A Study in Scarlet Women (Lady Sherlock #1)(83)



Instead they’d been given a perfectly safe window of three-quarters of an hour from the man who defended the empire against threats from without and within.

Lord Ingram only shook his head.

“I don’t mean to sound ungrateful,” Charlotte said, feeling a little apologetic. “You called in a favor, I take it?”

In spite of his brother’s assurance that no Marbleton would return during the allotted forty-five minutes, Lord Ingram approached a window and peered down to the street. “It’s the only currency Bancroft understands.”

“You can’t possibly have that many favors left to call in.” Charlotte knew something of this trade between brothers.

A faint regret tinged his answer. “Used my last.”

From time to time he would leave England for a while, ostensibly for a dig. But Charlotte could always tell whether he’d been to an excavation—and when he’d been somewhere else entirely.

Archeology, as it turned out, was an excellent excuse for all kinds of foreign jaunts. Once he returned on a crutch and attributed his injury to a large statue falling over. Another time he came back with a heavily bandaged hand and said that there had been feral dogs at the site.

The scar on his hand hadn’t remotely resembled the marks of canine teeth or claws.

Does your wife never have any suspicions? she’d asked him once.

No.

To have suspicions, one would have to pay attention. After their falling out, Lady Ingram had not bothered with any more false affections.

There must be ways to find temporary escape without risking your life, Charlotte had told him.

You have fewer choices, Charlotte, he’d answered. It doesn’t mean I have many.

She let her gaze linger on him another second, then ventured farther inside the suite, carefully opening drawers, wardrobes, steamer trunks. When she’d taken a mental inventory of everything, she went back to a cupboard that housed a portable darkroom, several cameras, and a large stack of photographs.

Mrs. Marbleton did not stay alone. Also registered to the suite were two young people, Stephen and Frances Marbleton, her children, ostensibly, with Frances Marbleton being none other than Miss Ellie Hartford from the Dog and Duck in Bywater, the woman who had wanted to claim Mrs. Watson as her mother.

And judging by the photographs, the young Marbletons had been traveling.

Many of the pictures featured only scenery but some had captured one of the young Marbletons in the frame—they were probably traveling alone, taking each other’s pictures.

In those images they seemed to have deliberately chosen not to include any landmarks. There was the sea and there was open landscape. But the coast could have been any stretch of British headland. And the rolling countryside was as likely to have been plucked from Sussex as Derbyshire.

“If you can afford to live at Claridge’s Hotel,” called Lord Ingram from the next room, “would you still seek employment?”

He had found a list of employment agencies. “I believe they specialize in helping women, don’t they?”
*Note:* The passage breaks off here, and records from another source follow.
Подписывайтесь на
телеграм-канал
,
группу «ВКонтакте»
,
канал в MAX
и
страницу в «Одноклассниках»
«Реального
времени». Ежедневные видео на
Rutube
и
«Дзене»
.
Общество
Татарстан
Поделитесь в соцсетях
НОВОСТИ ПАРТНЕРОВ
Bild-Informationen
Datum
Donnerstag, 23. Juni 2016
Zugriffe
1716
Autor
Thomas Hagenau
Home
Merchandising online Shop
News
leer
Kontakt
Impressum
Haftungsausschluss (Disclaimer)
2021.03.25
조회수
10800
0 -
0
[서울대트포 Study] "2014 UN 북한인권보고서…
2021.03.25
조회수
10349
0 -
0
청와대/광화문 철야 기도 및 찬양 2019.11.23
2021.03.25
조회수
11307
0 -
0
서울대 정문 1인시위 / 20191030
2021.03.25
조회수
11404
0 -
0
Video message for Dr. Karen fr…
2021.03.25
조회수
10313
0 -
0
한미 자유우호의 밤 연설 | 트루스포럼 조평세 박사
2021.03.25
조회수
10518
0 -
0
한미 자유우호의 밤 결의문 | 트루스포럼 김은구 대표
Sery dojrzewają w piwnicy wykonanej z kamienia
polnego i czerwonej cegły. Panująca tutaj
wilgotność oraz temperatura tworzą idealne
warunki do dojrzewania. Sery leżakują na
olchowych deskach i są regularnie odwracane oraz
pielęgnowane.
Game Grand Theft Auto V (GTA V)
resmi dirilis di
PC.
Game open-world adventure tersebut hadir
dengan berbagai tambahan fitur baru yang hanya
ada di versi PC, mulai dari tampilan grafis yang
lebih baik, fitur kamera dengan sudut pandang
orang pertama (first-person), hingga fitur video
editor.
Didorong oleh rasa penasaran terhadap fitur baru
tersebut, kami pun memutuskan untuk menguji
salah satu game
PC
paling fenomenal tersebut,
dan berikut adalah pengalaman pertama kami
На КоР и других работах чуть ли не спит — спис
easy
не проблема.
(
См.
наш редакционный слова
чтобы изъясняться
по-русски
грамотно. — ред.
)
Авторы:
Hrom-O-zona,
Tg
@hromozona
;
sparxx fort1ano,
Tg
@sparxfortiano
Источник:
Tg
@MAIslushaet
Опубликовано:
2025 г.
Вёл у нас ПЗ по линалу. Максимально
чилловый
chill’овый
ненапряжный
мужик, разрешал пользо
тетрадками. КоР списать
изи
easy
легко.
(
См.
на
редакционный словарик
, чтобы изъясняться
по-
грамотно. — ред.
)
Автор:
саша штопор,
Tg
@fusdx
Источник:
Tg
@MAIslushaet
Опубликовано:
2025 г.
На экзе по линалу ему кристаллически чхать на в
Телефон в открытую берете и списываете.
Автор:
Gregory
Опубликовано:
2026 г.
Charlotte sucked in a breath. On the list was Miss Oswald’s employment agency, where Miss Oswald had all but accused Charlotte of being a journalist going about trying to write an exposé on similar agencies.

Briefly, she recounted that conversation to Lord Ingram. “I wonder whether Frances Marbleton went around to all these fine establishments—and what she might have been doing there.”

“Since they have a portable darkroom, they must have photonegatives. I can make prints of her images and find out.”

“You do that, dear sir. I’m afraid I must go and prepare for my next client,” says Charlotte.

“A client you need to prepare for?”

“Oh, yes. At least an hour of preparation.”

He rolled his eyes. “You are up to no good, Charlotte Holmes.”

“You should try it sometimes. Or more precisely, you should return to it sometimes—you used to be excellent at being up to no good, your lordship.”

He did not rise to her goading, but asked, “Why did you ask me to wait for you on a street corner last night? And why did you look back several times after I got in the hackney? Are you again suspecting that you might be followed?”

“I was being followed. I changed vehicles three times before I could be sure I’d shaken my tail loose.”

“You think it’s the Marbletons?”

“I’d much rather it be someone you hired. Why would the Marbletons follow me?”

“Why did Mrs. Marbleton counterfeit a case for you to begin with? It isn’t safe, this Sherlock Holmes business.”

“Well, this next client is definitely safe,” she promised him. “Sherlock Holmes would give up the business altogether if this one proves anything but safe.”




A subdued Roger Shrewsbury walked into Sherlock Holmes’s parlor.

In advance of his visit, a hole had been drilled in the wall between the parlor and the bedroom—then concealed in such a way as to allow Charlotte to see into the parlor without herself being seen. But all that had been completed the day before, with help from a friend of Mrs. Watson’s who invented magic tricks. The one hour’s preparation Charlotte mentioned to Lord Ingram involved no further work on the flat, only further work on Mrs. Watson, begging her to not to be too hard on Roger Shrewsbury.